It's the 30 year anniversary of CHI’88 (May 15–19, 1988), where Jack Callahan,
Ben Shneiderman, Mark Weiser and I (Don Hopkins) presented our paper “An
Empirical Comparison of Pie vs. Linear Menus”. We found pie menus to be about
15% faster and with a significantly lower error rate than linear menus! So
I've written up a 30 year retrospective:

This article will discuss the history of what’s happened with pie menus over
the last 30 years (and more), present both good and bad examples, including
ideas half baked, experiments performed, problems discovered, solutions
attempted, alternatives explored, progress made, software freed, products
shipped, as well as setbacks and impediments to their widespread adoption.

Here is the main article, and some other related articles:

Pie Menus: A 30 Year Retrospective. By Don Hopkins, Ground Up Software, May
15, 2018. Take a Look and Feel Free!

[https://medium.com/@donhopkins/pie-
menus-936fed383ff1](https://medium.com/@donhopkins/pie-menus-936fed383ff1)

Steve Jobs Thought Pie Menus Sucked “That sucks! That sucks! Wow, that’s neat!
That sucks!”

On October 25, 1988, I gave Steve Jobs a demo of pie menus, NeWS, UniPress
Emacs and HyperTIES at the Educom conference in Washington DC. His reaction
was to jump up and down, point at the screen, and yell “That sucks! That
sucks! Wow, that’s neat! That sucks!”

I tried explaining how we’d performed an experiment proving pie menus were
faster than linear menus, but he insisted the liner menus in NeXT Step were
the best possible menus ever.

But who was I to rain on his parade, two weeks after the first release of NeXT
Step 0.8? (Up to that time, it was the most hyped piece of vaporware ever, and
doubters were wearing t-shirts saying “NeVR Step”!) Even after he went back to
Apple, Steve Jobs never took a bite of Apple Pie Menus, the forbidden fruit.
There’s no accounting for taste!

------
donttrack
I used to work for someone who thought he was the new Steve Jobs.
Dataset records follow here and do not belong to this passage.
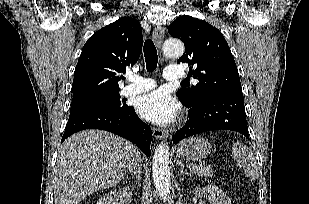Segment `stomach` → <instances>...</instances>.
<instances>
[{
	"label": "stomach",
	"mask_w": 309,
	"mask_h": 204,
	"mask_svg": "<svg viewBox=\"0 0 309 204\" xmlns=\"http://www.w3.org/2000/svg\"><path fill=\"white\" fill-rule=\"evenodd\" d=\"M211 144L202 137H191L181 141L176 147L179 158L186 160H201L211 151Z\"/></svg>",
	"instance_id": "obj_1"
}]
</instances>
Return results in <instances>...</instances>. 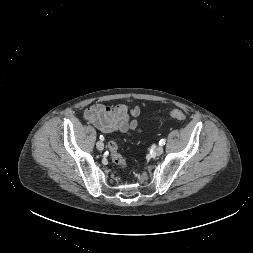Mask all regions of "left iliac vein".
I'll list each match as a JSON object with an SVG mask.
<instances>
[{"mask_svg":"<svg viewBox=\"0 0 253 253\" xmlns=\"http://www.w3.org/2000/svg\"><path fill=\"white\" fill-rule=\"evenodd\" d=\"M163 153V146L159 145L155 149V155L160 156Z\"/></svg>","mask_w":253,"mask_h":253,"instance_id":"left-iliac-vein-1","label":"left iliac vein"}]
</instances>
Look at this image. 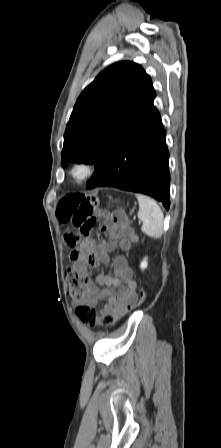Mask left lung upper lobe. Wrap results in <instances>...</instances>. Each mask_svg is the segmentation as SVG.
I'll return each instance as SVG.
<instances>
[{"mask_svg": "<svg viewBox=\"0 0 221 448\" xmlns=\"http://www.w3.org/2000/svg\"><path fill=\"white\" fill-rule=\"evenodd\" d=\"M156 94L143 68L129 61L103 70L81 93L64 134L62 166L71 162L99 169L146 118Z\"/></svg>", "mask_w": 221, "mask_h": 448, "instance_id": "obj_1", "label": "left lung upper lobe"}]
</instances>
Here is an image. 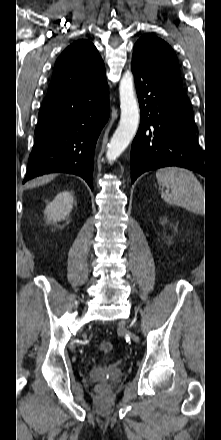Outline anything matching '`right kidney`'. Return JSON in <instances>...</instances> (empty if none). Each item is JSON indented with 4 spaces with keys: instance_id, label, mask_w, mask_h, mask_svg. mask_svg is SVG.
Masks as SVG:
<instances>
[{
    "instance_id": "right-kidney-1",
    "label": "right kidney",
    "mask_w": 221,
    "mask_h": 440,
    "mask_svg": "<svg viewBox=\"0 0 221 440\" xmlns=\"http://www.w3.org/2000/svg\"><path fill=\"white\" fill-rule=\"evenodd\" d=\"M73 208V196L70 192L59 193L52 202H50L44 211L47 221H60L65 219Z\"/></svg>"
}]
</instances>
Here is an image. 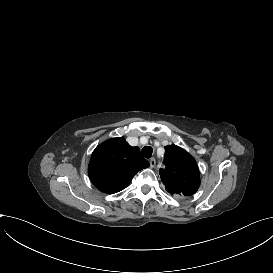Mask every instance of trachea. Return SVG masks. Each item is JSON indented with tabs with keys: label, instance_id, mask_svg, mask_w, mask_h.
Wrapping results in <instances>:
<instances>
[{
	"label": "trachea",
	"instance_id": "1",
	"mask_svg": "<svg viewBox=\"0 0 273 273\" xmlns=\"http://www.w3.org/2000/svg\"><path fill=\"white\" fill-rule=\"evenodd\" d=\"M152 153H153L152 147H150V146L143 147V149H142V155L145 158H150L152 156Z\"/></svg>",
	"mask_w": 273,
	"mask_h": 273
}]
</instances>
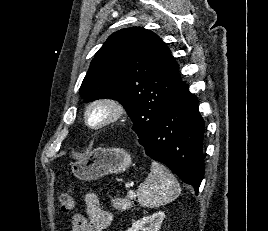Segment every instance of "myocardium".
I'll list each match as a JSON object with an SVG mask.
<instances>
[{"mask_svg":"<svg viewBox=\"0 0 268 231\" xmlns=\"http://www.w3.org/2000/svg\"><path fill=\"white\" fill-rule=\"evenodd\" d=\"M97 107H103L106 109L107 115L103 120L97 123H92L90 121L89 115L91 110ZM124 114V106L118 99L110 96H101L94 98L87 104L84 117L88 127L94 130H99L118 122L122 119Z\"/></svg>","mask_w":268,"mask_h":231,"instance_id":"f54148a6","label":"myocardium"}]
</instances>
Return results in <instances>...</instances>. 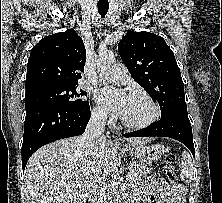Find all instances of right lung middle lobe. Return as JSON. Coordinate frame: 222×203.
Here are the masks:
<instances>
[{"label": "right lung middle lobe", "mask_w": 222, "mask_h": 203, "mask_svg": "<svg viewBox=\"0 0 222 203\" xmlns=\"http://www.w3.org/2000/svg\"><path fill=\"white\" fill-rule=\"evenodd\" d=\"M86 95L83 90H78L77 85L50 86L27 91L25 94V109L38 105H59L63 107H83L88 101L79 99Z\"/></svg>", "instance_id": "right-lung-middle-lobe-1"}]
</instances>
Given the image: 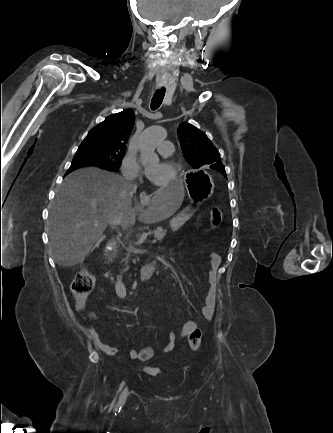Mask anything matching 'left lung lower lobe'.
Wrapping results in <instances>:
<instances>
[{
  "label": "left lung lower lobe",
  "instance_id": "0a47b994",
  "mask_svg": "<svg viewBox=\"0 0 333 433\" xmlns=\"http://www.w3.org/2000/svg\"><path fill=\"white\" fill-rule=\"evenodd\" d=\"M210 168H212V169H214V170H217V171H219V170H222L223 171V169H221L220 167H218L217 165H211L210 166ZM218 168H220V169H218ZM220 172V171H219ZM223 174V173H222ZM225 177H226V174H223Z\"/></svg>",
  "mask_w": 333,
  "mask_h": 433
}]
</instances>
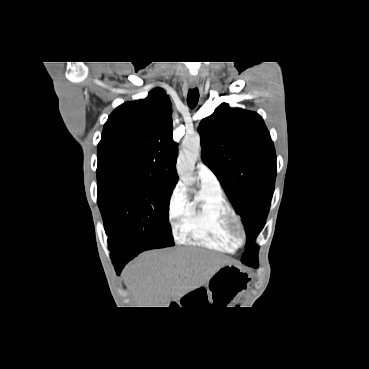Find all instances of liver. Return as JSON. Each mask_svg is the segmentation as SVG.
I'll use <instances>...</instances> for the list:
<instances>
[{
    "label": "liver",
    "instance_id": "liver-1",
    "mask_svg": "<svg viewBox=\"0 0 369 369\" xmlns=\"http://www.w3.org/2000/svg\"><path fill=\"white\" fill-rule=\"evenodd\" d=\"M225 263L223 256L199 248L152 250L128 264L123 278L136 307H169L171 300L206 284Z\"/></svg>",
    "mask_w": 369,
    "mask_h": 369
}]
</instances>
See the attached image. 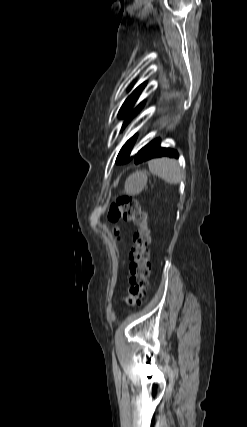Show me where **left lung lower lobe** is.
Wrapping results in <instances>:
<instances>
[{
  "instance_id": "1",
  "label": "left lung lower lobe",
  "mask_w": 247,
  "mask_h": 427,
  "mask_svg": "<svg viewBox=\"0 0 247 427\" xmlns=\"http://www.w3.org/2000/svg\"><path fill=\"white\" fill-rule=\"evenodd\" d=\"M163 156L178 158V153L177 151L169 148H162L160 146V140L155 139L154 141L143 147L140 151H138V153L134 157V162L138 164Z\"/></svg>"
}]
</instances>
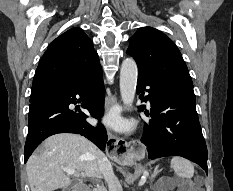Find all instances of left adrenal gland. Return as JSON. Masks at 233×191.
<instances>
[{
	"label": "left adrenal gland",
	"instance_id": "obj_1",
	"mask_svg": "<svg viewBox=\"0 0 233 191\" xmlns=\"http://www.w3.org/2000/svg\"><path fill=\"white\" fill-rule=\"evenodd\" d=\"M158 166L155 168V170H154V174L152 175V179H154V177H155V175L158 173Z\"/></svg>",
	"mask_w": 233,
	"mask_h": 191
}]
</instances>
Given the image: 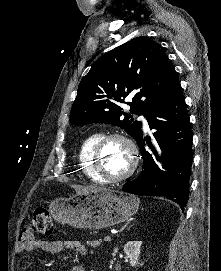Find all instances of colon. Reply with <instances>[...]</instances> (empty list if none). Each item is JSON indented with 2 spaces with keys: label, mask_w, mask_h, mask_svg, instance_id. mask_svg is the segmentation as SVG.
Masks as SVG:
<instances>
[{
  "label": "colon",
  "mask_w": 221,
  "mask_h": 271,
  "mask_svg": "<svg viewBox=\"0 0 221 271\" xmlns=\"http://www.w3.org/2000/svg\"><path fill=\"white\" fill-rule=\"evenodd\" d=\"M53 228L50 214L46 208L36 209L31 221L21 230L20 240L28 243L34 240L38 234H49Z\"/></svg>",
  "instance_id": "5ec220e1"
}]
</instances>
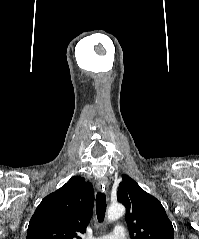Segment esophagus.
I'll use <instances>...</instances> for the list:
<instances>
[{
  "label": "esophagus",
  "mask_w": 199,
  "mask_h": 239,
  "mask_svg": "<svg viewBox=\"0 0 199 239\" xmlns=\"http://www.w3.org/2000/svg\"><path fill=\"white\" fill-rule=\"evenodd\" d=\"M98 188L102 190L103 192L107 191L109 188L108 180L106 178L100 180L98 183Z\"/></svg>",
  "instance_id": "1"
}]
</instances>
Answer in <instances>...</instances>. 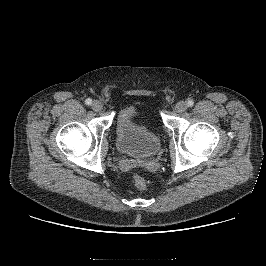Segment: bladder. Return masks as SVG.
<instances>
[{
    "mask_svg": "<svg viewBox=\"0 0 266 266\" xmlns=\"http://www.w3.org/2000/svg\"><path fill=\"white\" fill-rule=\"evenodd\" d=\"M133 107L122 109L117 118L116 145L120 153L148 159L154 157L161 148L159 135L136 118Z\"/></svg>",
    "mask_w": 266,
    "mask_h": 266,
    "instance_id": "31cf9c89",
    "label": "bladder"
}]
</instances>
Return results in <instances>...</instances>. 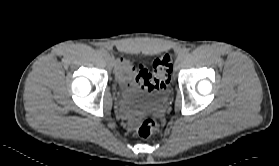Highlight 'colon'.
<instances>
[{
	"label": "colon",
	"instance_id": "1",
	"mask_svg": "<svg viewBox=\"0 0 279 166\" xmlns=\"http://www.w3.org/2000/svg\"><path fill=\"white\" fill-rule=\"evenodd\" d=\"M153 70L150 72L145 64H141L135 75V82L138 87L146 92L163 91L167 88L171 72L172 58L166 54L154 60ZM158 123L154 118H146L138 128V135L141 138L150 137L157 129Z\"/></svg>",
	"mask_w": 279,
	"mask_h": 166
}]
</instances>
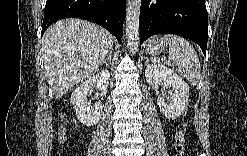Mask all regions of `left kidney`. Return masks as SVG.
I'll return each mask as SVG.
<instances>
[{
	"instance_id": "left-kidney-1",
	"label": "left kidney",
	"mask_w": 247,
	"mask_h": 156,
	"mask_svg": "<svg viewBox=\"0 0 247 156\" xmlns=\"http://www.w3.org/2000/svg\"><path fill=\"white\" fill-rule=\"evenodd\" d=\"M145 77L152 86L163 85L164 89L158 92L157 104L167 119L174 120L186 111L190 87L177 73L154 62L146 66Z\"/></svg>"
}]
</instances>
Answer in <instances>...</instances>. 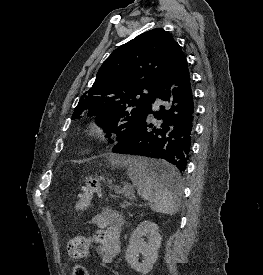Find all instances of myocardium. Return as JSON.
<instances>
[{
    "instance_id": "myocardium-1",
    "label": "myocardium",
    "mask_w": 263,
    "mask_h": 275,
    "mask_svg": "<svg viewBox=\"0 0 263 275\" xmlns=\"http://www.w3.org/2000/svg\"><path fill=\"white\" fill-rule=\"evenodd\" d=\"M91 131L93 133V135L96 137V138H99V139H104L105 136H106V131H105V128L98 124V123H92L91 126Z\"/></svg>"
}]
</instances>
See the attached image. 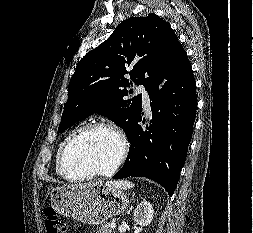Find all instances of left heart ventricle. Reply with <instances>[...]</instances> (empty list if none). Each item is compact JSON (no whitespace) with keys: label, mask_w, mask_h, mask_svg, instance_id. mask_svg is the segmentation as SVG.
I'll return each instance as SVG.
<instances>
[{"label":"left heart ventricle","mask_w":253,"mask_h":233,"mask_svg":"<svg viewBox=\"0 0 253 233\" xmlns=\"http://www.w3.org/2000/svg\"><path fill=\"white\" fill-rule=\"evenodd\" d=\"M120 150L117 137L107 130H93L78 138L70 147L65 161L66 173L84 175L93 170H107Z\"/></svg>","instance_id":"left-heart-ventricle-1"}]
</instances>
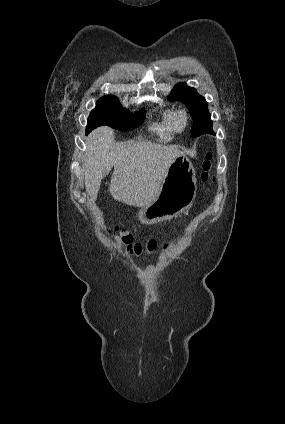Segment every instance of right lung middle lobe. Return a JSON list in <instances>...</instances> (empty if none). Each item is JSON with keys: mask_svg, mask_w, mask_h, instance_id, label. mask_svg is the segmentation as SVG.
Listing matches in <instances>:
<instances>
[{"mask_svg": "<svg viewBox=\"0 0 285 424\" xmlns=\"http://www.w3.org/2000/svg\"><path fill=\"white\" fill-rule=\"evenodd\" d=\"M145 111L129 113L118 101V98L112 95L100 98L95 109H93L88 118L86 133L102 125H108L120 131L132 130L143 123Z\"/></svg>", "mask_w": 285, "mask_h": 424, "instance_id": "right-lung-middle-lobe-1", "label": "right lung middle lobe"}]
</instances>
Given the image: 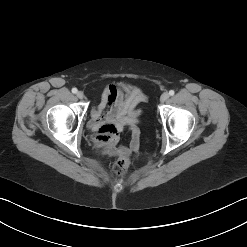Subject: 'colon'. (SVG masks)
<instances>
[{"label": "colon", "mask_w": 247, "mask_h": 247, "mask_svg": "<svg viewBox=\"0 0 247 247\" xmlns=\"http://www.w3.org/2000/svg\"><path fill=\"white\" fill-rule=\"evenodd\" d=\"M129 167V159L127 157H120L113 165V171L117 175H124Z\"/></svg>", "instance_id": "5ec220e1"}]
</instances>
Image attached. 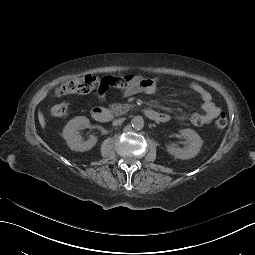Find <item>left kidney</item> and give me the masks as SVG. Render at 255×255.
Masks as SVG:
<instances>
[{
	"mask_svg": "<svg viewBox=\"0 0 255 255\" xmlns=\"http://www.w3.org/2000/svg\"><path fill=\"white\" fill-rule=\"evenodd\" d=\"M181 136L187 139V145L184 148H176L172 145H167V151L179 159H190L195 157L202 146V139L192 129L180 130Z\"/></svg>",
	"mask_w": 255,
	"mask_h": 255,
	"instance_id": "left-kidney-1",
	"label": "left kidney"
}]
</instances>
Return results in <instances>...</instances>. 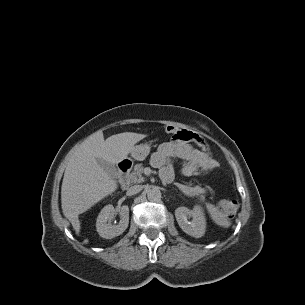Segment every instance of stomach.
I'll return each mask as SVG.
<instances>
[{"instance_id":"1","label":"stomach","mask_w":305,"mask_h":305,"mask_svg":"<svg viewBox=\"0 0 305 305\" xmlns=\"http://www.w3.org/2000/svg\"><path fill=\"white\" fill-rule=\"evenodd\" d=\"M151 151V145L149 143H142L132 148L130 155L132 159L143 161L149 155Z\"/></svg>"}]
</instances>
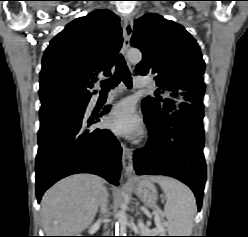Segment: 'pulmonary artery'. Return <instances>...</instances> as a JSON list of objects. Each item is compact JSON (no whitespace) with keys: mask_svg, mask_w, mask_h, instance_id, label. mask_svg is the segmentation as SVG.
Instances as JSON below:
<instances>
[{"mask_svg":"<svg viewBox=\"0 0 248 237\" xmlns=\"http://www.w3.org/2000/svg\"><path fill=\"white\" fill-rule=\"evenodd\" d=\"M134 84L136 88L142 89V88H147L149 86V81L146 78L137 77L134 79ZM111 95L112 94L110 93L109 96ZM96 98H99V95H97Z\"/></svg>","mask_w":248,"mask_h":237,"instance_id":"1","label":"pulmonary artery"}]
</instances>
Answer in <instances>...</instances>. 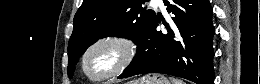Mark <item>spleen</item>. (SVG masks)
Segmentation results:
<instances>
[{"label": "spleen", "mask_w": 260, "mask_h": 84, "mask_svg": "<svg viewBox=\"0 0 260 84\" xmlns=\"http://www.w3.org/2000/svg\"><path fill=\"white\" fill-rule=\"evenodd\" d=\"M173 84H185L182 80L171 78Z\"/></svg>", "instance_id": "spleen-1"}]
</instances>
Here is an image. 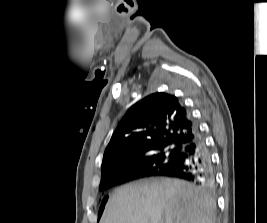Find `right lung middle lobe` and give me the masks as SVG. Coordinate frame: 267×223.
<instances>
[{"instance_id":"obj_1","label":"right lung middle lobe","mask_w":267,"mask_h":223,"mask_svg":"<svg viewBox=\"0 0 267 223\" xmlns=\"http://www.w3.org/2000/svg\"><path fill=\"white\" fill-rule=\"evenodd\" d=\"M180 151L175 147H166L162 148L160 151L151 153L148 156L142 158L140 165L141 166L136 173L145 174V175H153L162 171L164 169L170 168L177 160ZM105 183V181H104ZM104 184L100 186L102 189ZM108 197H105L102 200L99 217L104 209L105 203Z\"/></svg>"}]
</instances>
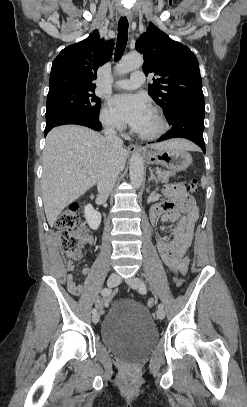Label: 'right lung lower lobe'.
<instances>
[{
  "label": "right lung lower lobe",
  "instance_id": "obj_1",
  "mask_svg": "<svg viewBox=\"0 0 247 407\" xmlns=\"http://www.w3.org/2000/svg\"><path fill=\"white\" fill-rule=\"evenodd\" d=\"M78 124L100 131L102 126L98 118H90L79 114H60L46 119L45 136L55 126Z\"/></svg>",
  "mask_w": 247,
  "mask_h": 407
}]
</instances>
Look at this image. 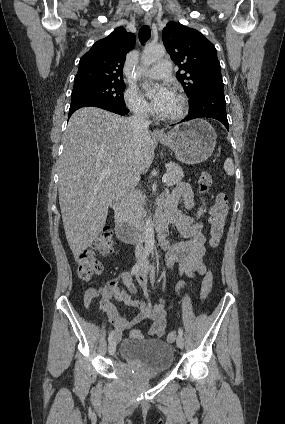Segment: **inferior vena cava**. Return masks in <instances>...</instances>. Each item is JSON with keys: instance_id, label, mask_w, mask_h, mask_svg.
I'll use <instances>...</instances> for the list:
<instances>
[{"instance_id": "inferior-vena-cava-1", "label": "inferior vena cava", "mask_w": 285, "mask_h": 424, "mask_svg": "<svg viewBox=\"0 0 285 424\" xmlns=\"http://www.w3.org/2000/svg\"><path fill=\"white\" fill-rule=\"evenodd\" d=\"M133 115L129 118V123L132 126L133 133L138 136L149 128L150 120L146 110L141 106L133 108ZM135 256L141 259L143 256V245L137 243L135 248Z\"/></svg>"}]
</instances>
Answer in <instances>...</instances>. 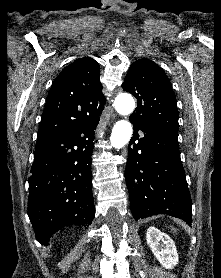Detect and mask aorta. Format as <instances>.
Wrapping results in <instances>:
<instances>
[{"mask_svg":"<svg viewBox=\"0 0 221 278\" xmlns=\"http://www.w3.org/2000/svg\"><path fill=\"white\" fill-rule=\"evenodd\" d=\"M114 107L119 114L126 116L134 111L135 101L131 95L122 93L116 97ZM131 135L132 125L129 121L120 120L116 122L110 137L112 146L117 149L122 148L129 142Z\"/></svg>","mask_w":221,"mask_h":278,"instance_id":"1","label":"aorta"}]
</instances>
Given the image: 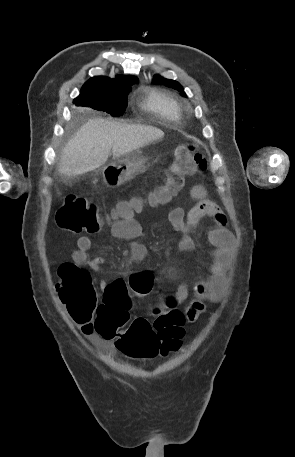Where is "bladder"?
I'll list each match as a JSON object with an SVG mask.
<instances>
[{
	"label": "bladder",
	"mask_w": 295,
	"mask_h": 457,
	"mask_svg": "<svg viewBox=\"0 0 295 457\" xmlns=\"http://www.w3.org/2000/svg\"><path fill=\"white\" fill-rule=\"evenodd\" d=\"M91 345L93 347H100L102 345V340L100 338H93L91 340Z\"/></svg>",
	"instance_id": "1"
}]
</instances>
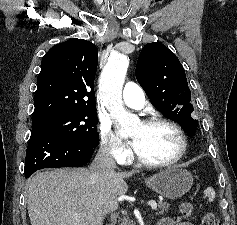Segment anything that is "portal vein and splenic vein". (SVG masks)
<instances>
[{
	"label": "portal vein and splenic vein",
	"mask_w": 237,
	"mask_h": 225,
	"mask_svg": "<svg viewBox=\"0 0 237 225\" xmlns=\"http://www.w3.org/2000/svg\"><path fill=\"white\" fill-rule=\"evenodd\" d=\"M147 204L151 207L152 210H155L157 208V203L153 200L149 201ZM122 214H126V211H122Z\"/></svg>",
	"instance_id": "obj_1"
}]
</instances>
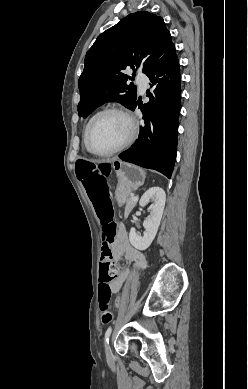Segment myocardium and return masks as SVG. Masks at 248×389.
<instances>
[{"mask_svg":"<svg viewBox=\"0 0 248 389\" xmlns=\"http://www.w3.org/2000/svg\"><path fill=\"white\" fill-rule=\"evenodd\" d=\"M110 113L118 114V115L122 116L127 121L128 125H129L128 135H127L126 139L120 145H118L117 147H115L112 150H109L106 152L94 151L90 148L89 142H88L90 129L97 119H99L103 115L110 114ZM137 132H138L137 122H136L135 118L126 109H124L120 106H109V107L102 109L98 113H96L89 120V122L87 123L86 129H85V133H84V143H85L86 149L91 154H94V155L100 156V157L112 156V155L124 150L129 145H131L137 136Z\"/></svg>","mask_w":248,"mask_h":389,"instance_id":"obj_1","label":"myocardium"}]
</instances>
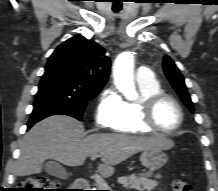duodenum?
<instances>
[{
	"label": "duodenum",
	"mask_w": 218,
	"mask_h": 191,
	"mask_svg": "<svg viewBox=\"0 0 218 191\" xmlns=\"http://www.w3.org/2000/svg\"><path fill=\"white\" fill-rule=\"evenodd\" d=\"M90 183L85 178H78L74 184V190L72 191H88Z\"/></svg>",
	"instance_id": "410a0bca"
}]
</instances>
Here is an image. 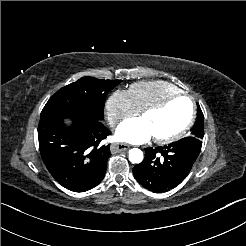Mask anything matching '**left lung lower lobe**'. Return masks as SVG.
<instances>
[{
    "instance_id": "0a47b994",
    "label": "left lung lower lobe",
    "mask_w": 246,
    "mask_h": 246,
    "mask_svg": "<svg viewBox=\"0 0 246 246\" xmlns=\"http://www.w3.org/2000/svg\"><path fill=\"white\" fill-rule=\"evenodd\" d=\"M202 141L189 136L164 147L145 149V159L133 168L136 180L146 189L166 192L179 185L197 159Z\"/></svg>"
}]
</instances>
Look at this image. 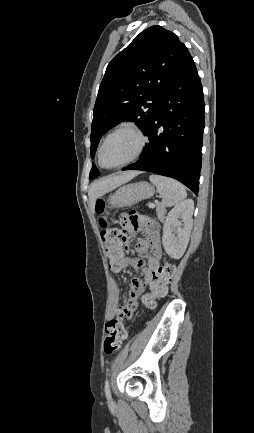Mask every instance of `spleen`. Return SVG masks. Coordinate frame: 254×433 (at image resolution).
Segmentation results:
<instances>
[{
	"label": "spleen",
	"mask_w": 254,
	"mask_h": 433,
	"mask_svg": "<svg viewBox=\"0 0 254 433\" xmlns=\"http://www.w3.org/2000/svg\"><path fill=\"white\" fill-rule=\"evenodd\" d=\"M149 179L162 197L164 207L176 205L187 197L185 187L174 179L160 175H150Z\"/></svg>",
	"instance_id": "1"
}]
</instances>
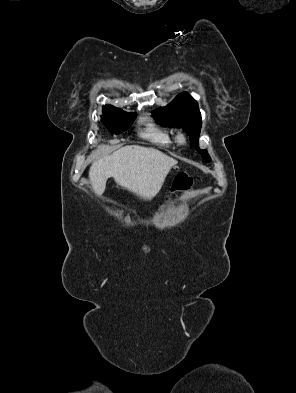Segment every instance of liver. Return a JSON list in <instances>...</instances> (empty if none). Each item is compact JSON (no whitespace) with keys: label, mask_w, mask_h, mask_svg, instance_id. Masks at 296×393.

If you can see through the lies and manipulation tactics it can work out but
some people will not get out alive if they can’t adapt.

One thing I noticed was that rude language or sexual references were kind of
used as a calibration technique to try to gauge people. I am sure he did this
and many other little subtle tricks unconsciously as he wasn’t really that
clever. Manipulating people was his talent so to speak and he seemed to enjoy
to have a little puppet theater around where he could play with people as he
pleased.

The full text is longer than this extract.